Have you have ever felt shorthanded at work or burnt out from your current job? If so, you should consider traveling in your provider role. An advanced practice provider is needed to fill gaps of coverage due to FMLA’s, increased patient numbers, or hospital growth. CRNAs, Nurse Practitioners, and Physician Assistants are now some of the most in-demand travelers due to the physician shortages beginning to grow. So, I would like to share 5 reasons why you could find it beneficial to travel.
Let’s be honest. If you’re going to travel then you want to make it worth your while. Luckily, traveling as a provider pays well. The median pay for a PA in 2017 was $104,000 per year with the top 10% earning over $146,000. While the median pay is just over $100,000, some states average much higher pay rates. California, Alaska, and Massachusetts are some of the highest paying states with a median salary over $117,000 and are all great travel destinations as well. In 2017, the average medical school debt was $190,000. Providers are commonly paid more in areas with higher patient loads or under-served populations.
Expand in your Scope of Practice
Providers can often times be burnt out with their current work, putting in over 40 hours and struggling to have any kind of work-life balance or normalcy. Travel work allows providers to work in the same specialty, but expand their knowledge by working in different clinics and settings that may operate differently. Connecting with different clinics and hospitals through traveling gives providers more autonomy to determine what fields of practice are most interesting to them and allows the ability to further pursue those.
Providers thrive in all areas of care, which means you can travel and work in many different settings (Emergency Medicine, Urgent Care, Oncology, Pediatrics, Women’s Health, and Acute Care). This can be convenient for a provider who’s been working in the same field and wants change, a provider who loves what they do but wants a lighter work load, or simply a provider who’s interested in venturing to places they haven’t been while still advancing in their career.
Do you like to explore new areas of the country? Locum positions in particular allow for enough time to enjoy and explore a new environment while still avoiding the commitment of a permanent position. Many people dream of exploring areas they’ve never been while also continuing their career; traveling as an advanced practice provider allows the option to do both. I have a current traveler who is crossing off the states as she travels around the country. Her goal is to work in or visit every state. I love that traveling as a provider has allowed her to work towards this goal! While working you can visit the Grand Canyon, go on a trip out east to run the Boston Marathon, or visit your favorite baseball field (Wrigley Field).

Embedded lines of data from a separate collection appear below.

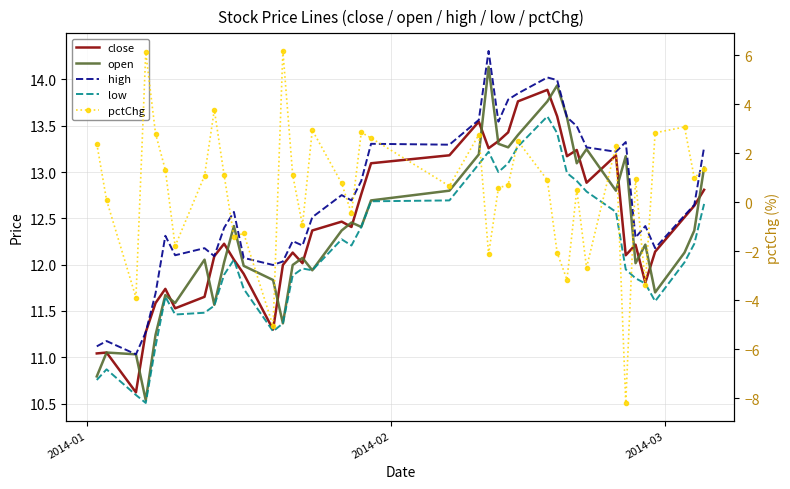

In pctChg, how many points are higher than both neighbors (excluding endpoints)?

12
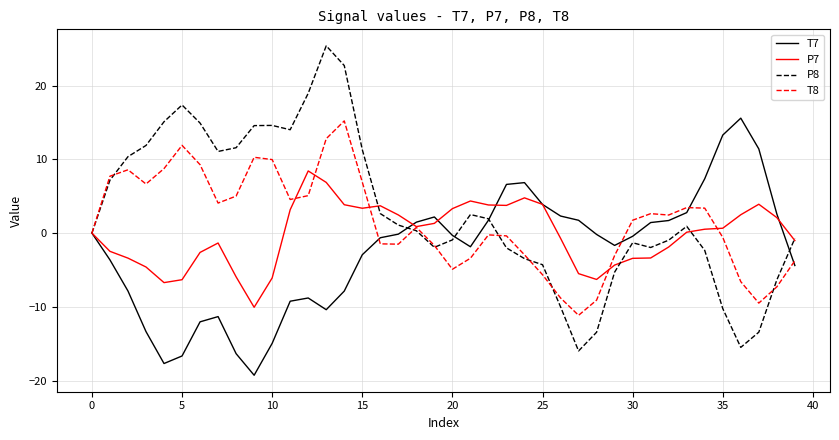

Which series has the largest total across all categories?

P8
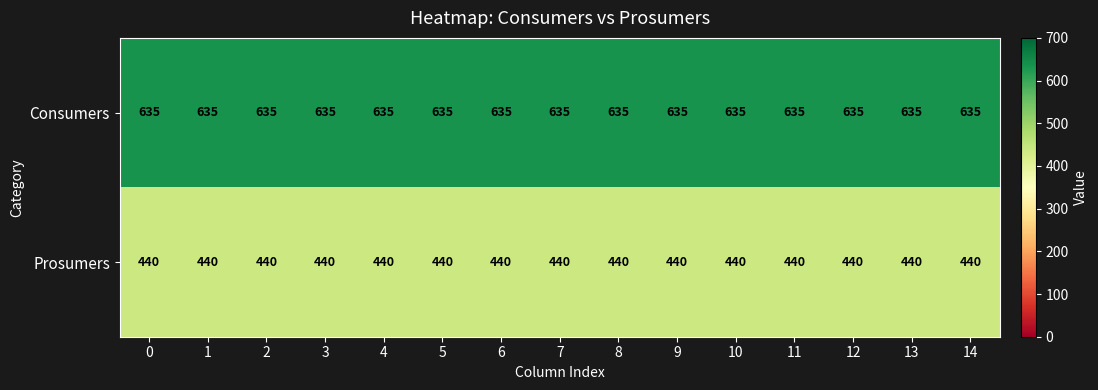

What is the sum of all Prosumers values?

6600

Traveling as an advanced practice provider also comes with some great benefits. As a traveler with Aureus, you receive competitive compensations, housing provided, travel provided, PTO, holiday pay, tax free per diems, medical / dental/vision, 401k, and professional liability insurance coverage. We also cover license reimbursement and CMEs. With us paying your housing and travel as well as providing benefits, that great compensation package is going straight into your pocket to help with bills or pay down those student loans. This is one of the huge advantages to traveling. Many providers put their personal belongings in storage and utilize company paid housing since it is a tax free benefit!
Lastly, traveling offers the opportunity for personal growth. Moving to a new location isn’t easy. Understanding a new environment, working with new people, and exposing yourself to a new job are all challenges to overcome but the personal fulfillment you’ll gain at the end of a new travel position will far outweigh the initial discomfort. Providers often times seek work in underserved areas, which allow them to provide care to patients that would otherwise not have received any. A career as a physician assistant is very rewarding; 89% of physician assistants reported having very high levels of job satisfaction. Regardless of the location or specialty, there’s a lot to love as a PA and also a lot to go out and experience. I hope you have now gained some insight into traveling as a provider. So, I want to know what travel location is on your bucket list?